Hearing a bail petition of a Patwari who had been arrested by NAB for allegedly transferring government land to a private person Justice Maulvi Anwarul Haq observed that the powers enjoyed by the Patwari were not hidden and referred to the remarks Lord Caning made about patwari.

“Had You appointed me as a Patwari in a village in central Punjab instead of appointing me governor general to India, I would have enjoyed more,” Lord Canning wrote to Queen Victoria after serving as governor general in India.

The lawyer of arrested patwari Rab Nawaz pleaded before the division bench (DB) comprising Justice Maulvi Anwarul Haq and Justice Ali Akbar Qureshi that no proof of taking bribery against his client had been forwarded and the sanctioning authorities such as tehsildar and naib tehsildar had not been made accused in the case.

Mehmood Khan Advocate representing NAB said that the Patwari on the basis of a court decision in 1959 transferred the government land in Ganjmandi area to Taj Din.
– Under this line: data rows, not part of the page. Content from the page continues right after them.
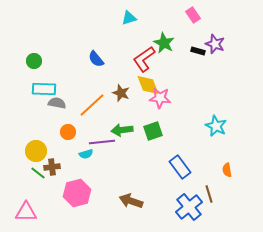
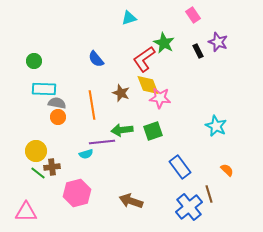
purple star: moved 3 px right, 2 px up
black rectangle: rotated 48 degrees clockwise
orange line: rotated 56 degrees counterclockwise
orange circle: moved 10 px left, 15 px up
orange semicircle: rotated 144 degrees clockwise
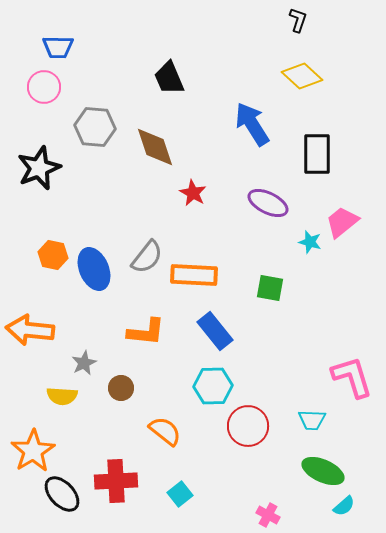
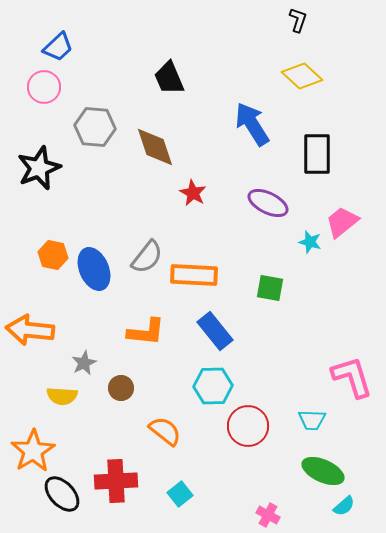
blue trapezoid: rotated 44 degrees counterclockwise
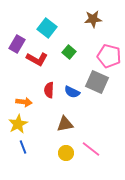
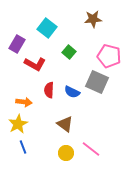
red L-shape: moved 2 px left, 5 px down
brown triangle: rotated 48 degrees clockwise
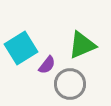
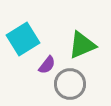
cyan square: moved 2 px right, 9 px up
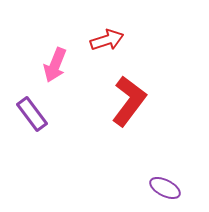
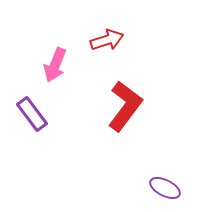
red L-shape: moved 4 px left, 5 px down
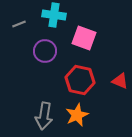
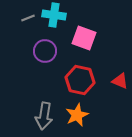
gray line: moved 9 px right, 6 px up
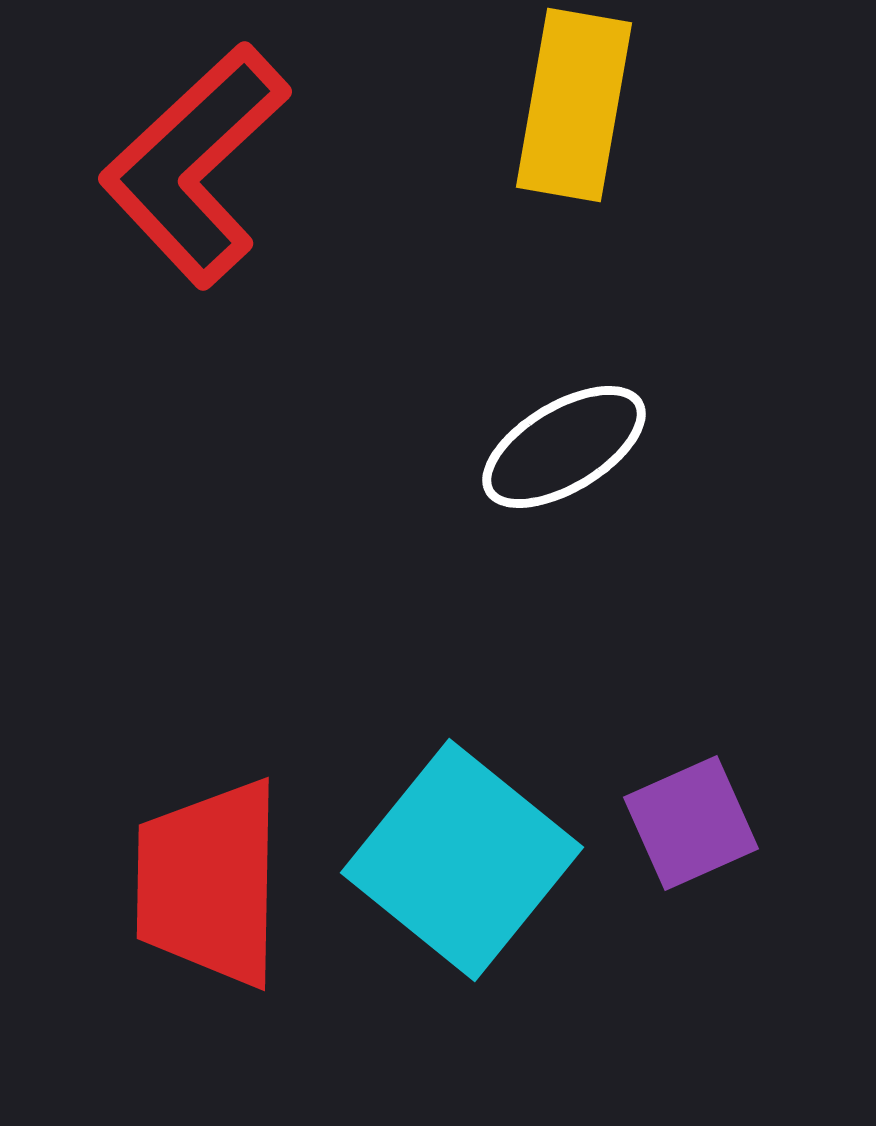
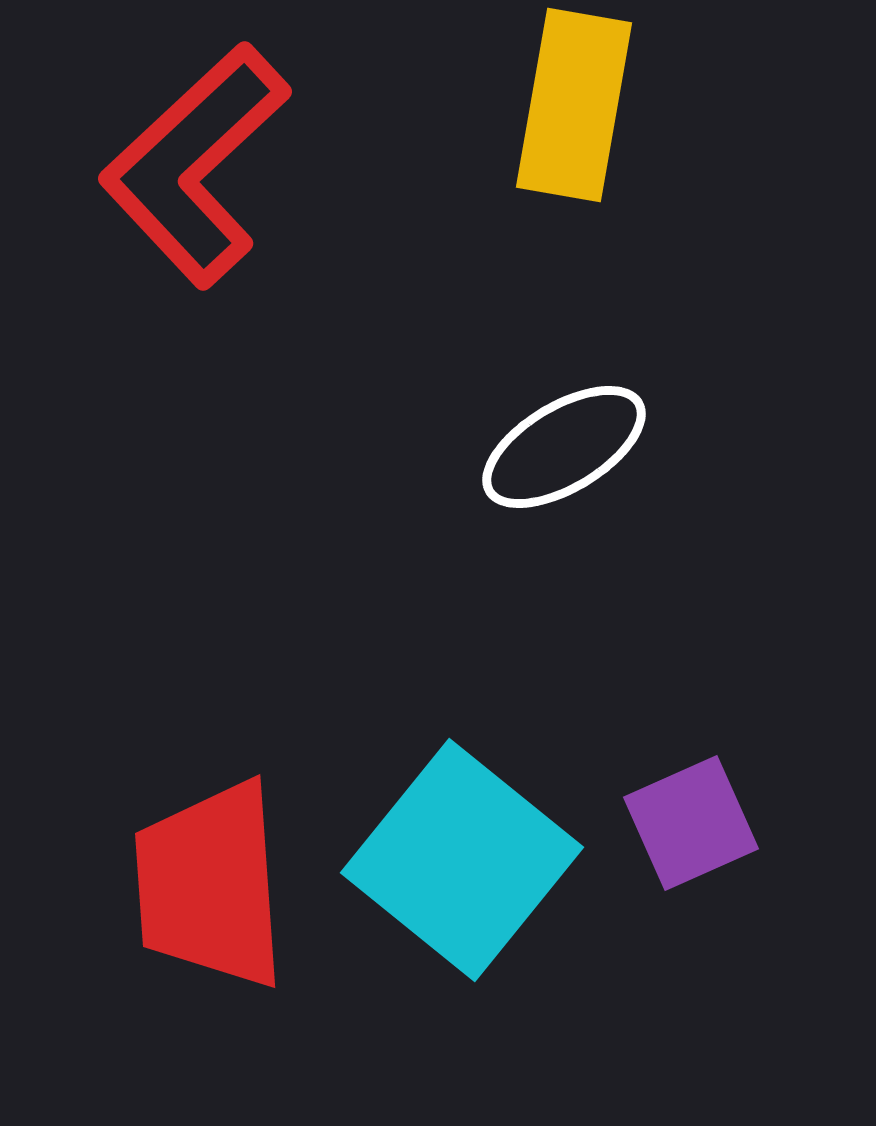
red trapezoid: moved 1 px right, 2 px down; rotated 5 degrees counterclockwise
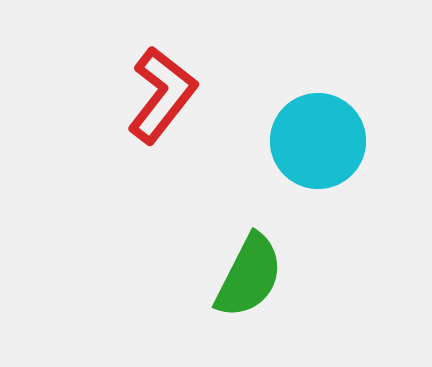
He told the court that according to his national identity card number, Taj Din was born in 1953 and how on the earth he could become a party in a case decided in 1959.

When Justice Haq saw the identity card he made the remarks about patwari.

Sensing the mood of the court, the attorney of the Patwari withdrew his bale application and the bench directed an accountability court, where the Patwari is being tried, to decide on the case in eight weeks.

Meanwhile in another case the divisional bench directed NAB authorities not to harass a man who moved the LHC seeking protection from the harassment of NAB.

Raja Mumtaz Hussain moved the court saying he sold some 35 kanal land in Kalyal area to Mohammad Afzal in 2006 under a signed agreement. Later Afzal paid Rs7 million but did not pay remaining Rs14.6 million as per the agreement. He said while a civil case about the execution of the agreement was pending with a civil judge in Rawalpindi, Afzal had given an application to NAB that he had defrauded him.

He alleged in his application that the NAB officials had been harassing him as the case did not fall under the legal jurisdiction of the NAB.

Nobody represented the NAB in the LHC.